Kale chips - the green juice drinking, activewear-wearing cousin of the potato chip.
Whenever you have a surplus of kale, making kale chips is an excellent way to make a sizable dent in your pile. Crispy and salty, they make a delicious savoury snack, where one is never enough (until the whole bowl is gone).
We have a number of varieties of kale growing in our garden – cavolo nero or italian, red russian and curly kale. The curly kale is one of the most common types you’ll see sold at the supermarket, identifiable by its tough fibrous middle stalk and tight ruffled leaves. When making kale chips, simply remove the leaves off the middle tough stalk, tear into smaller pieces, season, and then bake in the oven until crispy. They don’t take too long to prepare – from garden to plate, they’ll be ready in less than 20 minutes.

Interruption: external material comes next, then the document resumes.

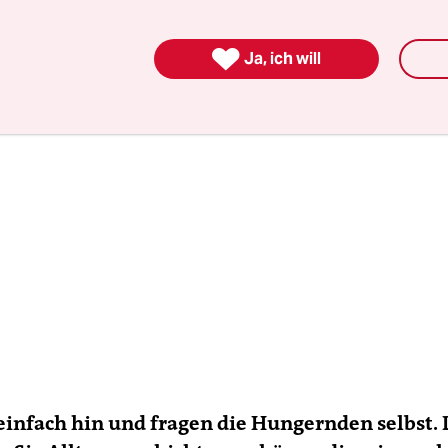
 die Katastrophe des Hungers abstrakt.

Ja, ich will
einfach hin und fragen die Hungernden selbst.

Kale houses a plethora of micronutrients, which are tiny, yet super powerful, nutrients needed in smaller amounts for good health. Out of these, it’s particularly high in vitamin K, critical for blood clotting; vitamin A, great for immunity and skin; and vitamin C, a powerful antioxidant, with a single cup of raw kale well exceeding the RDA (recommended daily intake) for each.
Like many leafy greens, given its very low calorie content this makes is one of the most nutrient-dense raw foods you can eat. It is lovely in salads (make sure to “massage” it first to help weaken the fibrous plant walls – google this), in smoothies, or tossed into soups and hearty stews.